● Exercise description
Answer with a single number: the count of lines below that hold "оздоровительных".

= = =

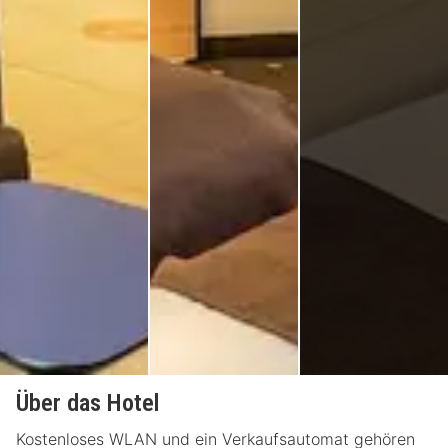
Über das Hotel
Kostenloses WLAN und ein Verkaufsautomat gehören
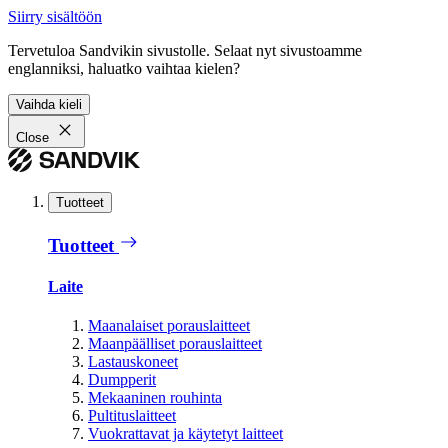
Siirry sisältöön
Tervetuloa Sandvikin sivustolle. Selaat nyt sivustoamme
englanniksi, haluatko vaihtaa kielen?
Vaihda kieli
Close
Tuotteet
Tuotteet
Laite
Maanalaiset porauslaitteet
Maanpäälliset porauslaitteet
Lastauskoneet
Dumpperit
Mekaaninen rouhinta
Pultituslaitteet
Vuokrattavat ja käytetyt laitteet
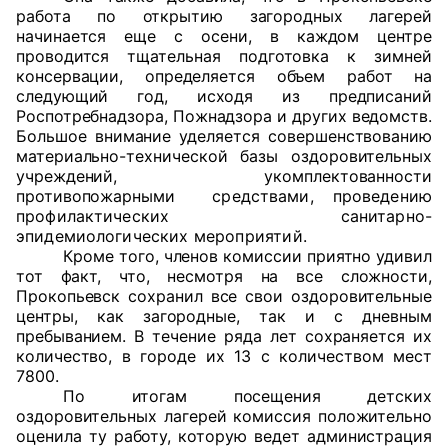
работа по открытию загородных лагерей
Аппарат ОП КО
начинается еще с осени, в каждом центре
проводится тщательная подготовка к зимней
УСТАВ ГКУ “АППАРАТ ОП КО”
консервации, определяется объем работ на
следующий год, исходя из предписаний
Роспотребнадзора, Пожнадзора и других ведомств.
Доходы руководителя за 2024 г.
Большое внимание уделяется совершенствованию
материально-технической базы оздоровительных
учреждений, укомплектованности
противопожарными с
редствами, проведению
профилактических санитарно-
эпидемиологических
мероприятий.
Кроме того, членов комиссии приятно удивил
тот факт, что, несмотря на все сложности,
Прокопьевск сохранил все свои оздоровительные
центры, как загородные, так и с дневным
пребыванием. В течение ряда лет сохраняется их
количество, в городе их 13 с количеством мест
7800.
По итогам посещения детских
оздоровительных лагерей комиссия положительно
оценила ту работу, которую ведет администрация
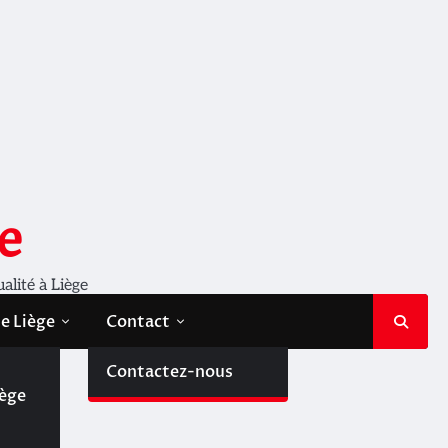
e
ualité à Liège
de Liège
Contact
de
Contactez-nous
iège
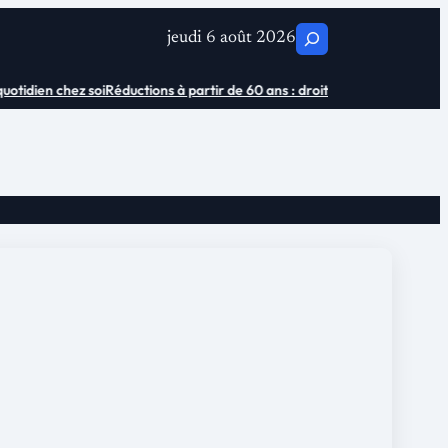
C
jeudi 6 août 2026
h
tidien chez soi
Réductions à partir de 60 ans : droits et économies
Où ach
e
r
c
h
e
r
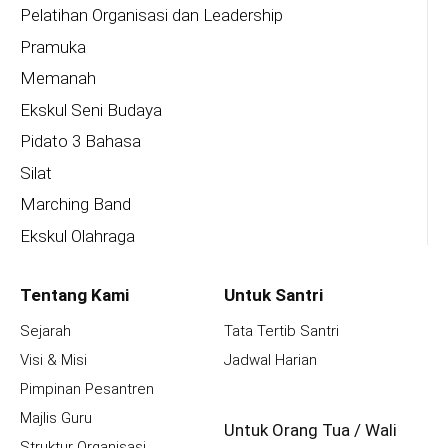
Pelatihan Organisasi dan Leadership
Pramuka
Memanah
Ekskul Seni Budaya
Pidato 3 Bahasa
Silat
Marching Band
Ekskul Olahraga
Tentang Kami
Untuk Santri
Sejarah
Tata Tertib Santri
Visi & Misi
Jadwal Harian
Pimpinan Pesantren
Majlis Guru
Untuk Orang Tua / Wali
Struktur Organisasi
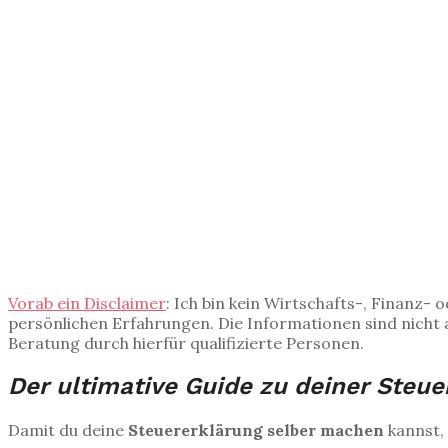
Vorab ein Disclaimer
: Ich bin kein Wirtschafts-, Finanz- 
persönlichen Erfahrungen. Die Informationen sind nicht au
Beratung durch hierfür qualifizierte Personen.
Der ultimative Guide zu deiner Steue
Damit du deine
Steuererklärung selber machen
kannst,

= = =

● Task result
2